→ Task instructions
From the material below, copy each line that holds the word "wash".

╭─ Data for processing

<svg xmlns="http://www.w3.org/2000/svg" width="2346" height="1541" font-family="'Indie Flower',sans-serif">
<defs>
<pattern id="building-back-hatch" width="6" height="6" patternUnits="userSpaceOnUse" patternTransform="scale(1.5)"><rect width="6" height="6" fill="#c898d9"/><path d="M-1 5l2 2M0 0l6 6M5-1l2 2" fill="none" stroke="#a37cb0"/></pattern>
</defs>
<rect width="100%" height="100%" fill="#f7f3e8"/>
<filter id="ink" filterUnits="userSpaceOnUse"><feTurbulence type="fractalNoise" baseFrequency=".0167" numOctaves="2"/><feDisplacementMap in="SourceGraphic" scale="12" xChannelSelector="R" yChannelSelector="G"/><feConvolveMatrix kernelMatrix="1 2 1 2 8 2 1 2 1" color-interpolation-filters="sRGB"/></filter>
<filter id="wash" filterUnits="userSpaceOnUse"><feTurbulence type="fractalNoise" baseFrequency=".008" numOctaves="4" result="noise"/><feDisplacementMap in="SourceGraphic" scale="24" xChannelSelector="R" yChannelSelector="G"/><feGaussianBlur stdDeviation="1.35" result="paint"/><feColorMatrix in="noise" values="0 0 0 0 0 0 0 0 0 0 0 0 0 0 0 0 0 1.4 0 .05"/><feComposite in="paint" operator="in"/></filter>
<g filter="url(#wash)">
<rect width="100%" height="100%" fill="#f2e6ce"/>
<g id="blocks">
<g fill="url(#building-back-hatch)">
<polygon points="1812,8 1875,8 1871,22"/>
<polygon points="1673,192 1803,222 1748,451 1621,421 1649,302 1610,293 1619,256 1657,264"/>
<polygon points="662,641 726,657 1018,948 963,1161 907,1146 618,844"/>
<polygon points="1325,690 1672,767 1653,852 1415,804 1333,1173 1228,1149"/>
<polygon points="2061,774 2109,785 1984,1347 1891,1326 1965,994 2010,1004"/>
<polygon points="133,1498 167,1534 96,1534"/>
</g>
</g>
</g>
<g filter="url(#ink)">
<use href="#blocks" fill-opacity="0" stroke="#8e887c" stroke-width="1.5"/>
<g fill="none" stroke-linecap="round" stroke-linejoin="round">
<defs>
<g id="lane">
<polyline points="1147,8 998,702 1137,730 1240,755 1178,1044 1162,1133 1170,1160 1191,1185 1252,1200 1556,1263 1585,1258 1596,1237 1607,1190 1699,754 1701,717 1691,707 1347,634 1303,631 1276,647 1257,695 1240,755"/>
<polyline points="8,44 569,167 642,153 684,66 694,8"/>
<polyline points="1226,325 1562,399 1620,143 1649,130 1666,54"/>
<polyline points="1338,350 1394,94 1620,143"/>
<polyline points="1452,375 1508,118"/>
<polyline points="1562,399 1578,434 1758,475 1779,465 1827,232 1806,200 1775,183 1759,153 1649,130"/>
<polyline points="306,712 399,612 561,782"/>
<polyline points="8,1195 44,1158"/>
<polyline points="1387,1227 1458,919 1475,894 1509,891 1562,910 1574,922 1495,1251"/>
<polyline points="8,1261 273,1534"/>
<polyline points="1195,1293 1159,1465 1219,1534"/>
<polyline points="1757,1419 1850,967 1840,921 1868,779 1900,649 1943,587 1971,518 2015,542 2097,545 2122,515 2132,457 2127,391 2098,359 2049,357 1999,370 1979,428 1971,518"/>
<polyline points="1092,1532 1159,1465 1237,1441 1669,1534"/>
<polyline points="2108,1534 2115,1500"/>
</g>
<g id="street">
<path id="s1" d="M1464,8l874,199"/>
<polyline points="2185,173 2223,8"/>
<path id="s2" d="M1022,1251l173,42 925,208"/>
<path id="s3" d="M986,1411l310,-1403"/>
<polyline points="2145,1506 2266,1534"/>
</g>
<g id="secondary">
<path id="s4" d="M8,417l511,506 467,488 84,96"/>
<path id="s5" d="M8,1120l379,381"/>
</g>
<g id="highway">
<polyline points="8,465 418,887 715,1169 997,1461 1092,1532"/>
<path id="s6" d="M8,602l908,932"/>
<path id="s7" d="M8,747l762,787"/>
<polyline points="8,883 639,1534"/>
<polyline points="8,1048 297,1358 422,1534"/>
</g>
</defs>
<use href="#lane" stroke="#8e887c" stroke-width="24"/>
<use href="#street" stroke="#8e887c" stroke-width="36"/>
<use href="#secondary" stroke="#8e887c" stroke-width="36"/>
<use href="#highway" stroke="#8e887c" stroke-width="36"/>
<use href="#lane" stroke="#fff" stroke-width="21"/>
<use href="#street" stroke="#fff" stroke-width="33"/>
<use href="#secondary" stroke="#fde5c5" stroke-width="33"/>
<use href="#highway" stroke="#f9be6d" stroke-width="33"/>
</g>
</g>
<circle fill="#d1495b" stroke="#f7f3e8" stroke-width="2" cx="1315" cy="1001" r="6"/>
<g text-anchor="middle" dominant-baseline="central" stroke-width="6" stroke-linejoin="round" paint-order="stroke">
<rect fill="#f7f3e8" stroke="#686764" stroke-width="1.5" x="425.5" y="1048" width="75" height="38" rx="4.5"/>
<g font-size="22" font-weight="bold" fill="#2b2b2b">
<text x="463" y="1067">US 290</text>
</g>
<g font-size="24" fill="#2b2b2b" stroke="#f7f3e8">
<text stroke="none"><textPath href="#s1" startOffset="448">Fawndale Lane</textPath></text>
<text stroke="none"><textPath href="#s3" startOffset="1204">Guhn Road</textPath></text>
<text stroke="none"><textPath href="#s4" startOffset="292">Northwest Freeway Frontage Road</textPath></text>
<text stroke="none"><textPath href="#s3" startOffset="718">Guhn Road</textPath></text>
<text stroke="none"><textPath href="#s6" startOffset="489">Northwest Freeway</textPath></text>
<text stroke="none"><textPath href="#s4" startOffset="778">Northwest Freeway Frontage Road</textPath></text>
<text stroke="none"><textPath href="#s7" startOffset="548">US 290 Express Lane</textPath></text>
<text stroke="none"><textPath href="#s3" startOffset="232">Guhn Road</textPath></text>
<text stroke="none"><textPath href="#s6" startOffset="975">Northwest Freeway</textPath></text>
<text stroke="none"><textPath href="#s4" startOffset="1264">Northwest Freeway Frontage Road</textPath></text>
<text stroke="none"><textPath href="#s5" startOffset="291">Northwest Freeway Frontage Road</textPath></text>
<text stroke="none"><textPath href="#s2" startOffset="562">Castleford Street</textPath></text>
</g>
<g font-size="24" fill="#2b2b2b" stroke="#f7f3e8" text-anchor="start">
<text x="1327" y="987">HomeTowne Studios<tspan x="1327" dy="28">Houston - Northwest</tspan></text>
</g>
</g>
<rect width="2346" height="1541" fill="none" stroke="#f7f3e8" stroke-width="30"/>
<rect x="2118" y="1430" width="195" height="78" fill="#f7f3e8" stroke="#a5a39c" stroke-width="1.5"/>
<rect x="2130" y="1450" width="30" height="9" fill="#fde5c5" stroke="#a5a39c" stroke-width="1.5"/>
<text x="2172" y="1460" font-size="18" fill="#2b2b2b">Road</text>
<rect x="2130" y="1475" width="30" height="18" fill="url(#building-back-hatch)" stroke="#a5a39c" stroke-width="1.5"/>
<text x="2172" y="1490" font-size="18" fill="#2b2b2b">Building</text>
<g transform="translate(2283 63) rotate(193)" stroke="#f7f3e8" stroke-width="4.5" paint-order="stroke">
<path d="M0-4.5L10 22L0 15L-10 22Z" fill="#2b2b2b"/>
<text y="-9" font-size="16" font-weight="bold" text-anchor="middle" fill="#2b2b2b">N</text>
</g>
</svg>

╰─

→ Expected answer
<filter id="wash" filterUnits="userSpaceOnUse"><feTurbulence type="fractalNoise" baseFrequency=".008" numOctaves="4" result="noise"/><feDisplacementMap in="SourceGraphic" scale="24" xChannelSelector="R" yChannelSelector="G"/><feGaussianBlur stdDeviation="1.35" result="paint"/><feColorMatrix in="noise" values="0 0 0 0 0 0 0 0 0 0 0 0 0 0 0 0 0 1.4 0 .05"/><feComposite in="paint" operator="in"/></filter>
<g filter="url(#wash)">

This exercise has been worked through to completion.